==== Passage shown

Monday, July 31, 2017

When You're Salieri

            The 1984 film “Amadeus” presents a fictionalized biography of Wolfgang Amadeus Mozart. The movie, and the Peter Shaffer play that preceded it, drives serious Mozart scholars nuts because it’s completely made-up. But who says art has to be true?
            What’s fascinating about “Amadeus” is the relationship between its two adversaries, a young, brash Mozart, and an older composer named Antonio Salieri. In real life, the two were friends, and in many ways Salieri mentored Mozart. But the playwright Shaffer had a different set of issues to explore – in a word, envy. Everyone knows who Mozart is. But Salieri isn’t exactly a household name. Shaffer’s play, and Milos Forman’s film, plunge us into the depths of the despair every artist feels – envy for those more successful than we are.
            As Shaffer tells the story, Salieri was a reasonably successful composer. He wrote very good music. But everyone, especially Salieri, could see that Mozart had something Salieri could never have – a natural, effortless greatness. Even though Mozart was undisciplined and lazy the music he dashed off on the fly far surpassed Salieri’s well-crafted and well, boring compositions. This tortured Salieri. He eventually went mad and plotted to have Mozart killed. As I said, none of this actually happened. But Shaffer’s play and Forman’s film are not interested in historical documentation – they are using the Mozart story to open a wound – a wound every artist knows as well as the back of their hand.

========
==== Extracted entries

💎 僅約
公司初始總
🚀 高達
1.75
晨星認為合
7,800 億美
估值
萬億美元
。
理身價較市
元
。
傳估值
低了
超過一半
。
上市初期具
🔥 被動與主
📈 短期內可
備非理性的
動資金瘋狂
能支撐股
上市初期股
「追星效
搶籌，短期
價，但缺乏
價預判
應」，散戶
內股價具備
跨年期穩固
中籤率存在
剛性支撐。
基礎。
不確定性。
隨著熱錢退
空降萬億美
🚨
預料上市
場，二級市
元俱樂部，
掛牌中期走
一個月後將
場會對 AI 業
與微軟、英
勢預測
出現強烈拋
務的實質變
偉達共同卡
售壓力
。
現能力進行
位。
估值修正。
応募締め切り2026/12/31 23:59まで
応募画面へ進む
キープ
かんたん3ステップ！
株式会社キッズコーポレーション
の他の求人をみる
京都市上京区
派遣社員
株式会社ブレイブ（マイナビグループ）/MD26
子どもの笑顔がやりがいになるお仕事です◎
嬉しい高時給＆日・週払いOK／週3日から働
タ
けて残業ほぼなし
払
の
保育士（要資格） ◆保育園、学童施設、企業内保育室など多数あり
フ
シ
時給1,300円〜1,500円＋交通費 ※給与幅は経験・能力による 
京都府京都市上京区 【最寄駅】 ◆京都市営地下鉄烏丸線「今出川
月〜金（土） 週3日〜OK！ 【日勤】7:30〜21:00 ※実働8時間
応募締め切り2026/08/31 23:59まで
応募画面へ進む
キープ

========
==== Extracted entries

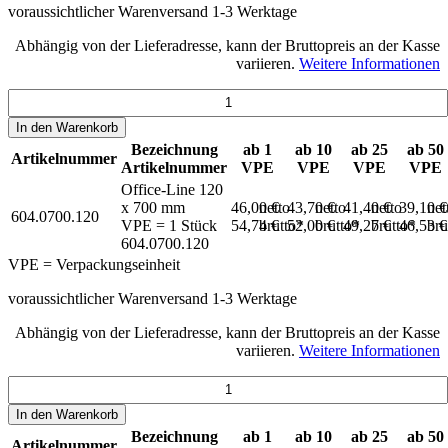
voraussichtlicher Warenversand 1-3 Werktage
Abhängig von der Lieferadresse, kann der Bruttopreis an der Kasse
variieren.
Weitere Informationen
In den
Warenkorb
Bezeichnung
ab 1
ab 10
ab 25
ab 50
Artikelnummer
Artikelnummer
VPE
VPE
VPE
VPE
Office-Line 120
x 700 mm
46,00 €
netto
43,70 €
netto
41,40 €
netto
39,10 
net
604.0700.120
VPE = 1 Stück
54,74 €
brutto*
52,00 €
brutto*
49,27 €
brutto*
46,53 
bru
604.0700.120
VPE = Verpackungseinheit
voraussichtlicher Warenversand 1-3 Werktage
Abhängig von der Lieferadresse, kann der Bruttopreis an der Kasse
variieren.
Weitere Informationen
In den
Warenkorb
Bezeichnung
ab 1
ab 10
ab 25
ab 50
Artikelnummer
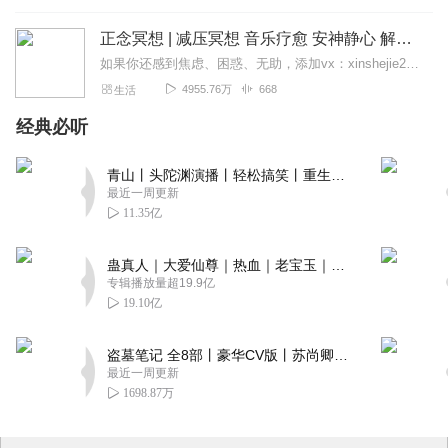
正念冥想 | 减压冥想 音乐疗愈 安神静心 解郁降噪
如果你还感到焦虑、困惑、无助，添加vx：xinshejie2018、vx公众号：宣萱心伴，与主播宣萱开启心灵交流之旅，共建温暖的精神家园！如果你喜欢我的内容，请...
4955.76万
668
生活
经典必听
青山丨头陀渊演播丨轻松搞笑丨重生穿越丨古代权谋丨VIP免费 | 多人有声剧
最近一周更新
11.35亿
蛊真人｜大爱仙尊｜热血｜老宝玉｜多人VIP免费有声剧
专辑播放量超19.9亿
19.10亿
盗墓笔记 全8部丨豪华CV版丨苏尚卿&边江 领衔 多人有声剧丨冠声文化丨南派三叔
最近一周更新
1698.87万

========

**Required work**
(A) From the post about "Amadeus" above, return the part that opens with the words containing "What’s fascinating about" and closes with "than we are.".
(B) List every person named in the "Amadeus" post.
(C) According to the "Amadeus" post, what was the real-life relationship between Mozart and Salieri?

**Solutions to the problems**
(A)
What’s fascinating about “Amadeus” is the relationship between its two adversaries, a young, brash Mozart, and an older composer named Antonio Salieri. In real life, the two were friends, and in many ways Salieri mentored Mozart. But the playwright Shaffer had a different set of issues to explore – in a word, envy. Everyone knows who Mozart is. But Salieri isn’t exactly a household name. Shaffer’s play, and Milos Forman’s film, plunge us into the depths of the despair every artist feels – envy for those more successful than we are.

(B) Wolfgang Amadeus Mozart, Peter Shaffer, Antonio Salieri, Milos Forman

(C) They were friends, and in many ways Salieri mentored Mozart.